The Jaiku acquisition was another wrong egg in the nest as the company was offering nothing that seem inviting.YES Google did indeed try hard and put all their unfinished efforts into social networking but their foray into the realm of the 'social' was not a successful one.but I believe or rather see google plus taking up good shape in terms of longevity ,coz the initial results show the usage is spread on a global platform(and not concentrated on specific regional camps ) .The further integration of google plus profiles into the android contact system(applicable from the ice cream sandwich release ) will definitely prove to be beneficial for the the big 'oogle.


As far as surpassing facebook is considered ,its a no brainer that its next to impossible for Google to conquer over the zuckerburg brainchild(though technically not exactly -courtesy the Oars at Harvard) as The Paulo Alto settler has a huge workforce solely dedicated to bringing people closer by 4.74 persons in average(stats u see) .so in essence the company has totally redefined social networking through the years and with the recent release of the open graph platform ,fb will retain the throne of the social network king.

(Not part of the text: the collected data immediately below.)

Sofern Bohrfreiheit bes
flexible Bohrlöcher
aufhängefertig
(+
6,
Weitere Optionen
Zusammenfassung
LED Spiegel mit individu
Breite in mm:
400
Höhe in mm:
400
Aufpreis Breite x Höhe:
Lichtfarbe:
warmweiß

But to add to all this and maybe sum up my point in brief ' (yeah i know finally !!) the idea of a judging a ruler in this 'category in question' is slightly unfair ,and i will try and explain the reason for that.The three big names in the same rung are Twiiter , Facebook and Google plus, with Twitter being ruled out from competition for the sheer reason that micro blogging sites account for a different take and category as the audience being targeted is in a different form.That leaves us with the g+ and fb.

Both service providers for me are equally important and provide a different user experience .As a blog owner and as a technologist as i have two very different networks on both the sites.One one hand , Facebook provides a deeply analytic platform when it comes to fan pages for brands and companies,Google plus allows me to very easily categories my followers and 'following' clients into cirlces and make a regular video hangout . 
The facebook privacy options give me greater control whereas google plus seemlessly integrated with my ever increasing gmail address list and lets me share out posts convientely directed to their email adddresses even if they arent there on google plus.(PS- you still have the two step verification a month for global google accounts)

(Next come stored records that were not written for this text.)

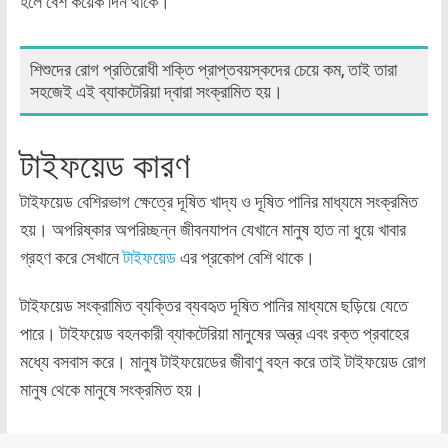
হলে বেশ কয়েক দিন থাকে।
শিশুদের রোগ প্রতিরোধী শক্তি প্রাপ্তবয়স্কদের চেয়ে কম, তাই তারা
সহজেই এই ব্যাকটেরিয়া দ্বারা সংক্রামিত হয়।
টাইফয়েড কারণ
টাইফয়েড বেশিরভাগ ক্ষেত্রে দূষিত খাদ্য ও দূষিত পানির মাধ্যমে সংক্রমিত
হয়। অপরিষ্কার অপরিচ্ছন্ন জীবনযাপন যেখানে মানুষ হাত না ধুয়ে খাবার
গ্রহণ করে সেখানে
টাইফয়েড
এর প্রকোপ বেশি থাকে।
টাইফয়েড সংক্রামিত ব্যক্তির ব্যবহৃত দূষিত পানির মাধ্যমে ছড়িয়ে যেতে
পারে। টাইফয়েড বহনকারী ব্যাকটেরিয়া মানুষের অন্ত্র এবং রক্ত প্রবাহের
মধ্যে বসবাস করে। মানুষ টাইফয়েডের জীবাণু বহন করে তাই টাইফয়েড রোগ
মানুষ থেকে মানুষে সংক্রমিত হয়।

Photo sharing becomes a walk in the park if you are an android owner with the instant upload facility .the albums in all sync smoothly with my picasa web albums ,while Facebook lacks such a facility .

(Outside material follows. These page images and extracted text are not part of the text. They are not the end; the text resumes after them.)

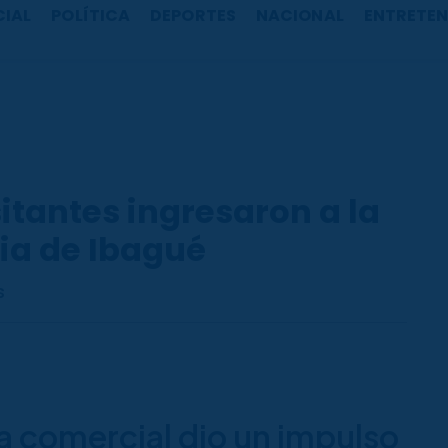
CIAL
POLÍTICA
DEPORTES
NACIONAL
ENTRETEN
sitantes ingresaron a la
ia de Ibagué
s
a comercial dio un impulso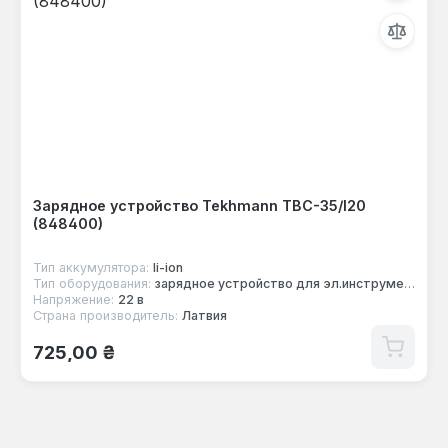
Зарядное устройство Tekhmann TBC-35/I20
(848400)
Тип аккумулятора:
li-ion
Тип оборудования:
зарядное устройство для эл.инструмента
Напряжение:
22 в
Страна производитель:
Латвия
Обычная цена:
725,00 ₴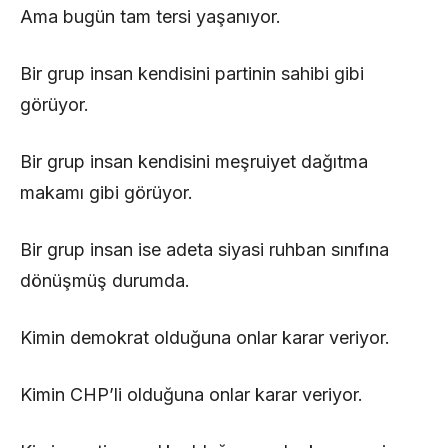
Ama bugün tam tersi yaşanıyor.
Bir grup insan kendisini partinin sahibi gibi
görüyor.
Bir grup insan kendisini meşruiyet dağıtma
makamı gibi görüyor.
Bir grup insan ise adeta siyasi ruhban sınıfına
dönüşmüş durumda.
Kimin demokrat olduğuna onlar karar veriyor.
Kimin CHP’li olduğuna onlar karar veriyor.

In objective terms ,there could be a 7 pointers(cmon that's a random call) where Facebook overpowers google plus,but mind you there are still a 3 pointers still left that makes Google plus what it is.

With no idea about the road-map , Google has taken into consideration for their market dominance in the realms of  social networking.i see myself using and targeting my networks on both the platforms.

So for once an for all the wars are uncalled for !!


----------



## mitraark (Dec 14, 2011)

tl;dr , Sorry


----------



## borax12 (Dec 14, 2011)

mitraark said:


> tl;dr , Sorry



couldnt get you 

-tl;dr??


----------



## coolpcguy (Dec 14, 2011)

tl;dr: Too long, didn't read.

The "post" is a big wall of text and doesn't make any sense as to what it's trying to mention. I'll ignore the terrible spelling mistakes & grammatical errors.

Also, social networks existed prior to MySpace (read: Hi5 etc )


----------



## borax12 (Jan 3, 2012)

coolpcguy said:


> tl;dr: Too long, didn't read.
> 
> The "post" is a big wall of text and doesn't make any sense as to what it's trying to mention. I'll ignore the terrible spelling mistakes & grammatical errors.
> 
> Also, social networks existed prior to MySpace (read: Hi5 etc )



yeah there are spelling mistakes indeed ,but i kinda liked the small mentions like oars at harvard thing and the jaiku acquisition interesting


----------



## Pratik Pawar (Feb 9, 2012)

well, whatever borax12 has posted here is really true n good
People in the world should definitely not pitch Fb against G+..
why dont we do one thing.. 
enjoy both of them!!!
take the best of both the worlds and just chillout ..


----------



## borax12 (Mar 2, 2012)

Pratik Pawar said:


> well, whatever borax12 has posted here is really true n good
> People in the world should definitely not pitch Fb against G+..
> why dont we do one thing..
> enjoy both of them!!!
> take the best of both the worlds and just chillout ..



well thats true indeed pratik.Thanks anyways !!


----------